┌─ DATASET EXCERPTS

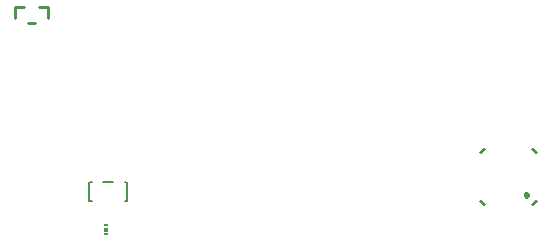
<source format=gto>
G75*
G70*
%OFA0B0*%
%FSLAX24Y24*%
%IPPOS*%
%LPD*%
%AMOC8*
5,1,8,0,0,1.08239X$1,22.5*
%
%ADD10R,0.0118X0.0059*%
%ADD11R,0.0118X0.0118*%
%ADD12C,0.0100*%
%ADD13C,0.0050*%
D10*
X003891Y001751D03*
X003891Y002047D03*
D11*
X003891Y001899D03*
D12*
X001515Y008796D02*
X001275Y008796D01*
X000835Y008956D02*
X000835Y009316D01*
X001135Y009316D01*
X001655Y009316D02*
X001955Y009316D01*
X001955Y008956D01*
X016357Y004481D02*
X016475Y004599D01*
X018090Y004599D02*
X018208Y004481D01*
X017834Y003064D02*
X017836Y003079D01*
X017841Y003092D01*
X017850Y003104D01*
X017861Y003114D01*
X017875Y003120D01*
X017889Y003123D01*
X017904Y003122D01*
X017918Y003117D01*
X017931Y003109D01*
X017941Y003099D01*
X017948Y003086D01*
X017952Y003071D01*
X017952Y003057D01*
X017948Y003042D01*
X017941Y003029D01*
X017931Y003019D01*
X017918Y003011D01*
X017904Y003006D01*
X017889Y003005D01*
X017875Y003008D01*
X017861Y003014D01*
X017850Y003024D01*
X017841Y003036D01*
X017836Y003049D01*
X017834Y003064D01*
X018090Y002749D02*
X018208Y002867D01*
X016475Y002749D02*
X016357Y002867D01*
D13*
X004579Y002859D02*
X004500Y002859D01*
X004568Y002856D02*
X004568Y003493D01*
X004559Y003489D02*
X004500Y003489D01*
X004115Y003493D02*
X003783Y003493D01*
X003398Y003489D02*
X003339Y003489D01*
X003330Y003493D02*
X003330Y002856D01*
X003339Y002859D02*
X003398Y002859D01*
M02*

</source>
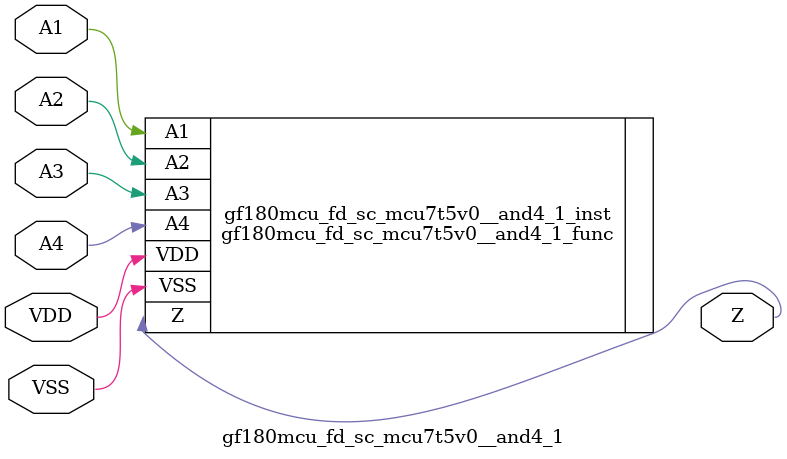
<source format=v>

module gf180mcu_fd_sc_mcu7t5v0__and4_1( A1, A2, A3, A4, Z, VDD, VSS );
input A1, A2, A3, A4;
inout VDD, VSS;
output Z;

   `ifdef FUNCTIONAL  //  functional //

	gf180mcu_fd_sc_mcu7t5v0__and4_1_func gf180mcu_fd_sc_mcu7t5v0__and4_1_behav_inst(.A1(A1),.A2(A2),.A3(A3),.A4(A4),.Z(Z),.VDD(VDD),.VSS(VSS));

   `else

	gf180mcu_fd_sc_mcu7t5v0__and4_1_func gf180mcu_fd_sc_mcu7t5v0__and4_1_inst(.A1(A1),.A2(A2),.A3(A3),.A4(A4),.Z(Z),.VDD(VDD),.VSS(VSS));

	// spec_gates_begin


	// spec_gates_end



   specify

	// specify_block_begin

	// comb arc A1 --> Z
	 (A1 => Z) = (1.0,1.0);

	// comb arc A2 --> Z
	 (A2 => Z) = (1.0,1.0);

	// comb arc A3 --> Z
	 (A3 => Z) = (1.0,1.0);

	// comb arc A4 --> Z
	 (A4 => Z) = (1.0,1.0);

	// specify_block_end

   endspecify

   `endif

endmodule

</source>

└─

### TASK REQUIREMENTS
Wherever the word "source" appears in the entries above, copy that line.

### EXERCISE OUTPUT
<source format=gto>
</source>
<source format=v>
</source>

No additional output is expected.